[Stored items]
** BEGIN **

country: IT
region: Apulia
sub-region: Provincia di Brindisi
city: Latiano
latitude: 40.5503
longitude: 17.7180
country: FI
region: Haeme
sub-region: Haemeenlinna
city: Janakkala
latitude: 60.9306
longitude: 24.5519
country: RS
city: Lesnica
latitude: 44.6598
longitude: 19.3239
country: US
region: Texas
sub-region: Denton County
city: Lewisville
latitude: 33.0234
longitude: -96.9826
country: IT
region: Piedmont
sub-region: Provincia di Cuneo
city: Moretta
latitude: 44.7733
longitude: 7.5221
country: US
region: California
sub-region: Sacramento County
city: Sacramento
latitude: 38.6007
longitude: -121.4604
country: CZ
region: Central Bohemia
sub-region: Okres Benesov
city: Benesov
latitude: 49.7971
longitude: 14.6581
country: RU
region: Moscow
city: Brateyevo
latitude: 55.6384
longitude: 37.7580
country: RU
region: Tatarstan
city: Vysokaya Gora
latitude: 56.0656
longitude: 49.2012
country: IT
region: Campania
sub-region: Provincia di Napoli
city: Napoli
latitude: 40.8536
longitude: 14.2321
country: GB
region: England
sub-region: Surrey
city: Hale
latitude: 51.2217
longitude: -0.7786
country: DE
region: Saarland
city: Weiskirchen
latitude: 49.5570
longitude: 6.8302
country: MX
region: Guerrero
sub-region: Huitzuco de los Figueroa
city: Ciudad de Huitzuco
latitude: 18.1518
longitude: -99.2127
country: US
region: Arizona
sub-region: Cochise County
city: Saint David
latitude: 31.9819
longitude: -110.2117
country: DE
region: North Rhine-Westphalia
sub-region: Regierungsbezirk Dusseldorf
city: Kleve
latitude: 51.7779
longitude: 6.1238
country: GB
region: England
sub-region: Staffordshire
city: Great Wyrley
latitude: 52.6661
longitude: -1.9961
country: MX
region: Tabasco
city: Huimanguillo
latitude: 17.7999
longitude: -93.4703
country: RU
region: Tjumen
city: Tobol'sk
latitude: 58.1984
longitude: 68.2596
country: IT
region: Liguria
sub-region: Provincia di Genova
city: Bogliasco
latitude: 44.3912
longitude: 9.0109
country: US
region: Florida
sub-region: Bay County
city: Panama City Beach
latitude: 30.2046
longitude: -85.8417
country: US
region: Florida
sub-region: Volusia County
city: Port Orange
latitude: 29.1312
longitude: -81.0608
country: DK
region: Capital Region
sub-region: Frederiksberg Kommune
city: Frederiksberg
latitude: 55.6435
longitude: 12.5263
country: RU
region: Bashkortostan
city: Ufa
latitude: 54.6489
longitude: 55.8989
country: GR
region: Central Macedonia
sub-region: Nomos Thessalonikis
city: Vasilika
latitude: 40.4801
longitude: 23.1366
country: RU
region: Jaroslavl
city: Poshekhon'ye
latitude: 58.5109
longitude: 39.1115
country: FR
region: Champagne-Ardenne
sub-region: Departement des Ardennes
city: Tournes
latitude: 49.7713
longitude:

** END **

Reproduce every entry above, line for line, with no changes.

**SOLUTION**.
country: IT
region: Apulia
sub-region: Provincia di Brindisi
city: Latiano
latitude: 40.5503
longitude: 17.7180
country: FI
region: Haeme
sub-region: Haemeenlinna
city: Janakkala
latitude: 60.9306
longitude: 24.5519
country: RS
city: Lesnica
latitude: 44.6598
longitude: 19.3239
country: US
region: Texas
sub-region: Denton County
city: Lewisville
latitude: 33.0234
longitude: -96.9826
country: IT
region: Piedmont
sub-region: Provincia di Cuneo
city: Moretta
latitude: 44.7733
longitude: 7.5221
country: US
region: California
sub-region: Sacramento County
city: Sacramento
latitude: 38.6007
longitude: -121.4604
country: CZ
region: Central Bohemia
sub-region: Okres Benesov
city: Benesov
latitude: 49.7971
longitude: 14.6581
country: RU
region: Moscow
city: Brateyevo
latitude: 55.6384
longitude: 37.7580
country: RU
region: Tatarstan
city: Vysokaya Gora
latitude: 56.0656
longitude: 49.2012
country: IT
region: Campania
sub-region: Provincia di Napoli
city: Napoli
latitude: 40.8536
longitude: 14.2321
country: GB
region: England
sub-region: Surrey
city: Hale
latitude: 51.2217
longitude: -0.7786
country: DE
region: Saarland
city: Weiskirchen
latitude: 49.5570
longitude: 6.8302
country: MX
region: Guerrero
sub-region: Huitzuco de los Figueroa
city: Ciudad de Huitzuco
latitude: 18.1518
longitude: -99.2127
country: US
region: Arizona
sub-region: Cochise County
city: Saint David
latitude: 31.9819
longitude: -110.2117
country: DE
region: North Rhine-Westphalia
sub-region: Regierungsbezirk Dusseldorf
city: Kleve
latitude: 51.7779
longitude: 6.1238
country: GB
region: England
sub-region: Staffordshire
city: Great Wyrley
latitude: 52.6661
longitude: -1.9961
country: MX
region: Tabasco
city: Huimanguillo
latitude: 17.7999
longitude: -93.4703
country: RU
region: Tjumen
city: Tobol'sk
latitude: 58.1984
longitude: 68.2596
country: IT
region: Liguria
sub-region: Provincia di Genova
city: Bogliasco
latitude: 44.3912
longitude: 9.0109
country: US
region: Florida
sub-region: Bay County
city: Panama City Beach
latitude: 30.2046
longitude: -85.8417
country: US
region: Florida
sub-region: Volusia County
city: Port Orange
latitude: 29.1312
longitude: -81.0608
country: DK
region: Capital Region
sub-region: Frederiksberg Kommune
city: Frederiksberg
latitude: 55.6435
longitude: 12.5263
country: RU
region: Bashkortostan
city: Ufa
latitude: 54.6489
longitude: 55.8989
country: GR
region: Central Macedonia
sub-region: Nomos Thessalonikis
city: Vasilika
latitude: 40.4801
longitude: 23.1366
country: RU
region: Jaroslavl
city: Poshekhon'ye
latitude: 58.5109
longitude: 39.1115
country: FR
region: Champagne-Ardenne
sub-region: Departement des Ardennes
city: Tournes
latitude: 49.7713
longitude:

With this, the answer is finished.